Luego veremos que, ya casi moribundo, en Toro, uno de sus últimos momentos de delirio fue pedir al Rey que le dejase organizar y capitanear un ejército para acudir a la guerra de Portugal.
Después de la victoria de Fuenterrabia, su secreta ambición de gran capitán tuvo la manifestación típica de perpetuarla en una forma perdurable: en el retrato ecuestre de Velázquez, nada ridículo, sino trágico, porque es la pintura de una subconsciencia imperativa y frustrada. En otras estampas de la época se le representa también con atuendo de guerrero.
Emulación real
A veces los borbotones de su ambición le llevaron a otra manifestación interesante, que fue la emulación al Monarca. Signos de este delirio son el mismo retrato ecuestre, pareja del que el mismo Velázquez pintó a Don Felipe, y otros grabados de su tiempo, como el de Herrera en que las efigies de los Condes de Olivares aparecen haciendo pareja con las del matrimonio real. El mismo sentido tiene la paridad en los trajes, que ya hemos comentado, cuando se presentaba, junto al Rey, en la máscara o en las cañas, caracoleando ambos al frente de sus cuadrillas de nobles; galas no menos lujosas, y a veces más, las del ministro que las de su señor. La naturalización de su bastardo Julián en los mismos días que Don Juan de Austria tiene el mismo sentido. Y otros rasgos no menos significativos, como la erección del convento de Loeches, para sus devociones particulares, como el Rey tenía la Encarnación, y con imitación tan exacta de la fachada que no deja duda de su motivo secreto[171].

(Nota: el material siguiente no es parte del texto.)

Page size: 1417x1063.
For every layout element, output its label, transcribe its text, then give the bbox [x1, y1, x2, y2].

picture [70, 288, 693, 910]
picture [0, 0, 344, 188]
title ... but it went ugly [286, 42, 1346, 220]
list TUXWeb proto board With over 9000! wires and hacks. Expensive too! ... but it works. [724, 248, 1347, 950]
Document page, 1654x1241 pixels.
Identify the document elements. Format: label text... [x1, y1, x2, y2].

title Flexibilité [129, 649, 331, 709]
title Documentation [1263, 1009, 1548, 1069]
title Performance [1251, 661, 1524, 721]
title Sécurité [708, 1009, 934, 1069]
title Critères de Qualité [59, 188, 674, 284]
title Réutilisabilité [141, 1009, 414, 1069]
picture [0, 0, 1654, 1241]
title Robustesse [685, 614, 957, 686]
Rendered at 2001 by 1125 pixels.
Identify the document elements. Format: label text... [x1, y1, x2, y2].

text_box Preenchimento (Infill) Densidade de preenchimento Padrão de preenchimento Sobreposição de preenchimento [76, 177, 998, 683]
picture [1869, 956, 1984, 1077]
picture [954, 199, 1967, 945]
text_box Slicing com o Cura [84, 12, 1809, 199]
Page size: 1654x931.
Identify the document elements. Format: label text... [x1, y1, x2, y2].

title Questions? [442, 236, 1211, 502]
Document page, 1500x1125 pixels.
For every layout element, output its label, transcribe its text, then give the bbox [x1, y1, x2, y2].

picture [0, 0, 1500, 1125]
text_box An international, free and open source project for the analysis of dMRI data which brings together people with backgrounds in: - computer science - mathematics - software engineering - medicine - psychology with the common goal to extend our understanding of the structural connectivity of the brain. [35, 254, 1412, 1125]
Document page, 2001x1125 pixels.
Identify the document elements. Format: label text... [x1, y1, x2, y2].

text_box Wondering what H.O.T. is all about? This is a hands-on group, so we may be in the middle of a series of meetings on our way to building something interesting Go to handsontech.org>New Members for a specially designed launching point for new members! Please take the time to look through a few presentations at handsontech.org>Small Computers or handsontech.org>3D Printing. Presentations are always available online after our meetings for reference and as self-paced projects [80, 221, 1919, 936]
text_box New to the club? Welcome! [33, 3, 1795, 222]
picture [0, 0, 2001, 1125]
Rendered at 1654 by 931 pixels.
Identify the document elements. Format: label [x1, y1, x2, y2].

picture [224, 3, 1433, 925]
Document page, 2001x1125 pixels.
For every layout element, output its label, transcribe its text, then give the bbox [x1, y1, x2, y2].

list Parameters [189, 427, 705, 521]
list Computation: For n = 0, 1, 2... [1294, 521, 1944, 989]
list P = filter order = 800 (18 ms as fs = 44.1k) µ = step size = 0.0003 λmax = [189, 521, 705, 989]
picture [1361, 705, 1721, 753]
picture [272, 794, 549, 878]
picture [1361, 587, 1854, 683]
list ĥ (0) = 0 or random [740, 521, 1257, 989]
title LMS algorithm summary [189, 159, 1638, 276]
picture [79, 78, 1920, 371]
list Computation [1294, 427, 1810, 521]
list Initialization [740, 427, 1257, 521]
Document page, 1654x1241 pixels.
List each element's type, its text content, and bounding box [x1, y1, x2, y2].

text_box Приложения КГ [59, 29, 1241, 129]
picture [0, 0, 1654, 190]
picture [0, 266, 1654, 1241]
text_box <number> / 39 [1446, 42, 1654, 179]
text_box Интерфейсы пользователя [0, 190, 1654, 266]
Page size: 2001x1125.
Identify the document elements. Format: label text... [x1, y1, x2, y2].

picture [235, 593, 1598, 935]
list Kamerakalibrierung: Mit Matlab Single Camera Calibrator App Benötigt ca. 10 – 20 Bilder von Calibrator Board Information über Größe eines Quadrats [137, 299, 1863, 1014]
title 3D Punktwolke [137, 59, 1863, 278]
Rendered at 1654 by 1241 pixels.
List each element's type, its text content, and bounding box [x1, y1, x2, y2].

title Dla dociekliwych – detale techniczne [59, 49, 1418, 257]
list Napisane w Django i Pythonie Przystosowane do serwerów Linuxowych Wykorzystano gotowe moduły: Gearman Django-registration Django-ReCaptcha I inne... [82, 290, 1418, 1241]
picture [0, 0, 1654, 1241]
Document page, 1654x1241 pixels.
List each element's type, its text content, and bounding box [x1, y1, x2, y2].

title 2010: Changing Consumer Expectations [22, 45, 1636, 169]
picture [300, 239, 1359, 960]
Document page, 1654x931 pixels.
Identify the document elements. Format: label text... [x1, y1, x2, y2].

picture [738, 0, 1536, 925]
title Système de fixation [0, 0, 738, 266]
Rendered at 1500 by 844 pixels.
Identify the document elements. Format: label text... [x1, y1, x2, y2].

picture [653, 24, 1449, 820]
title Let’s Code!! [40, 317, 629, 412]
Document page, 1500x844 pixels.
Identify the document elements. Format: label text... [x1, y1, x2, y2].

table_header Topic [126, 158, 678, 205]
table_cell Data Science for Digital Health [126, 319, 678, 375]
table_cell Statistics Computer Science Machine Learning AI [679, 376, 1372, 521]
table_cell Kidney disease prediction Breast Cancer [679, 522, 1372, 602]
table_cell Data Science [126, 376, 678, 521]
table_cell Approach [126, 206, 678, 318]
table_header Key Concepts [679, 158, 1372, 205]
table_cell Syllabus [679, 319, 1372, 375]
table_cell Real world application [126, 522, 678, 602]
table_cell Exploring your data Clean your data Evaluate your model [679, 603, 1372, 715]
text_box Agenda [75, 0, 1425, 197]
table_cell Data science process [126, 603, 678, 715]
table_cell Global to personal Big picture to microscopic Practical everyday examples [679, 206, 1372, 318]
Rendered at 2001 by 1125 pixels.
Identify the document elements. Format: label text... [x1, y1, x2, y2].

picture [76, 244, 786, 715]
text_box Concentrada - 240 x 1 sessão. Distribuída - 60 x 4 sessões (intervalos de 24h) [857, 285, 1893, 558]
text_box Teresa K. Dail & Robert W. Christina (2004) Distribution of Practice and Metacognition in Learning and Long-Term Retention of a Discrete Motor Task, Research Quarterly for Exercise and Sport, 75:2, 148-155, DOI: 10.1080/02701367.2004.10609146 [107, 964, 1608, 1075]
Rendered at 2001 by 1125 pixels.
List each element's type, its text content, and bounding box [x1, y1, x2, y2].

Rodaba la aspiración regia por la sangre de los Guzmanes; y así como en otros tomó forma de explícita rebeldía, en el Conde-Duque se explayó por estas equivalencias imitativas, perfectamente honestas, pero no menos significativas de la emulación real. Olivares no atentó contra la realeza; pero al Rey, que hacía a los Grandes a su antojo, le dio él el título de Grande. Pareció a sus contemporáneos un acto adulatorio; pero había en él más soberbia que en una insurrección.